> **Assigned task**
Every line of the material below must be repeated exactly.

> **Records provided**

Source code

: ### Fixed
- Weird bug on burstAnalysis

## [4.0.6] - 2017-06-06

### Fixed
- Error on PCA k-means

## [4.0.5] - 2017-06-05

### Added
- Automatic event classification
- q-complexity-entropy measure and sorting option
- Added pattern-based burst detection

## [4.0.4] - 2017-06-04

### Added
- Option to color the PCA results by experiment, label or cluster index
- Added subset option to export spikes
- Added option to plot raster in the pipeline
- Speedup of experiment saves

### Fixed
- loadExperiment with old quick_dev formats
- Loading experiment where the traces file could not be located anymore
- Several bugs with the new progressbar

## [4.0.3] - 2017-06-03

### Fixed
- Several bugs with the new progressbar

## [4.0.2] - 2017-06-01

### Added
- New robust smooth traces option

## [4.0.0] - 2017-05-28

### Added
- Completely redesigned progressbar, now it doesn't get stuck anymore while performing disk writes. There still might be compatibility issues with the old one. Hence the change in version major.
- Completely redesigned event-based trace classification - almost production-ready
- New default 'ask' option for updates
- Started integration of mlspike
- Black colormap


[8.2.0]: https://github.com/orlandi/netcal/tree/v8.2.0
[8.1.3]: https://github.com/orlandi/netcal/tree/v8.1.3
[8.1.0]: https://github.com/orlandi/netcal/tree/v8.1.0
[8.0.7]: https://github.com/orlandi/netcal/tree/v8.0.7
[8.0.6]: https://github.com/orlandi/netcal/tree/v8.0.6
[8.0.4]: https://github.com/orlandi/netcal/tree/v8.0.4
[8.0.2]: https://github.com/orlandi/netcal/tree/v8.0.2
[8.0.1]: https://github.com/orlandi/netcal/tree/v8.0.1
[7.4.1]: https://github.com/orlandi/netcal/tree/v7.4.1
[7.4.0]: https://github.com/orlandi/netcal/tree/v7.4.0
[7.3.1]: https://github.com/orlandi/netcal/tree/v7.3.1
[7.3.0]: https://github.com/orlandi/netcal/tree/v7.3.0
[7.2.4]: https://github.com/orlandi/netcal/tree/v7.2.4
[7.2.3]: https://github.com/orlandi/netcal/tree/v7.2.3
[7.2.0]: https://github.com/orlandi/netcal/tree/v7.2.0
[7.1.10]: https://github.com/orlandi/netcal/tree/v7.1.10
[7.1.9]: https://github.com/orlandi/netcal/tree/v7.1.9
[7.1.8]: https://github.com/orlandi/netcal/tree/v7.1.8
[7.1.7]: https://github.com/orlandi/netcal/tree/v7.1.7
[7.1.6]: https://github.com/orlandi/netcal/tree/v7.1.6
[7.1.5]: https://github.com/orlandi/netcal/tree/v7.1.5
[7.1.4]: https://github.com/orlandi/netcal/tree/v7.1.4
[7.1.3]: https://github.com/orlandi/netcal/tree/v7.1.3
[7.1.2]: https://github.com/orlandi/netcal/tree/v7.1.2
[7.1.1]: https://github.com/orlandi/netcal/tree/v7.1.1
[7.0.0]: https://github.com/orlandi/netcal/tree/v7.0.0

> **Completed task**
Source code

: ### Fixed
- Weird bug on burstAnalysis

## [4.0.6] - 2017-06-06

### Fixed
- Error on PCA k-means

## [4.0.5] - 2017-06-05

### Added
- Automatic event classification
- q-complexity-entropy measure and sorting option
- Added pattern-based burst detection

## [4.0.4] - 2017-06-04

### Added
- Option to color the PCA results by experiment, label or cluster index
- Added subset option to export spikes
- Added option to plot raster in the pipeline
- Speedup of experiment saves

### Fixed
- loadExperiment with old quick_dev formats
- Loading experiment where the traces file could not be located anymore
- Several bugs with the new progressbar

## [4.0.3] - 2017-06-03

### Fixed
- Several bugs with the new progressbar

## [4.0.2] - 2017-06-01

### Added
- New robust smooth traces option

## [4.0.0] - 2017-05-28

### Added
- Completely redesigned progressbar, now it doesn't get stuck anymore while performing disk writes. There still might be compatibility issues with the old one. Hence the change in version major.
- Completely redesigned event-based trace classification - almost production-ready
- New default 'ask' option for updates
- Started integration of mlspike
- Black colormap


[8.2.0]: https://github.com/orlandi/netcal/tree/v8.2.0
[8.1.3]: https://github.com/orlandi/netcal/tree/v8.1.3
[8.1.0]: https://github.com/orlandi/netcal/tree/v8.1.0
[8.0.7]: https://github.com/orlandi/netcal/tree/v8.0.7
[8.0.6]: https://github.com/orlandi/netcal/tree/v8.0.6
[8.0.4]: https://github.com/orlandi/netcal/tree/v8.0.4
[8.0.2]: https://github.com/orlandi/netcal/tree/v8.0.2
[8.0.1]: https://github.com/orlandi/netcal/tree/v8.0.1
[7.4.1]: https://github.com/orlandi/netcal/tree/v7.4.1
[7.4.0]: https://github.com/orlandi/netcal/tree/v7.4.0
[7.3.1]: https://github.com/orlandi/netcal/tree/v7.3.1
[7.3.0]: https://github.com/orlandi/netcal/tree/v7.3.0
[7.2.4]: https://github.com/orlandi/netcal/tree/v7.2.4
[7.2.3]: https://github.com/orlandi/netcal/tree/v7.2.3
[7.2.0]: https://github.com/orlandi/netcal/tree/v7.2.0
[7.1.10]: https://github.com/orlandi/netcal/tree/v7.1.10
[7.1.9]: https://github.com/orlandi/netcal/tree/v7.1.9
[7.1.8]: https://github.com/orlandi/netcal/tree/v7.1.8
[7.1.7]: https://github.com/orlandi/netcal/tree/v7.1.7
[7.1.6]: https://github.com/orlandi/netcal/tree/v7.1.6
[7.1.5]: https://github.com/orlandi/netcal/tree/v7.1.5
[7.1.4]: https://github.com/orlandi/netcal/tree/v7.1.4
[7.1.3]: https://github.com/orlandi/netcal/tree/v7.1.3
[7.1.2]: https://github.com/orlandi/netcal/tree/v7.1.2
[7.1.1]: https://github.com/orlandi/netcal/tree/v7.1.1
[7.0.0]: https://github.com/orlandi/netcal/tree/v7.0.0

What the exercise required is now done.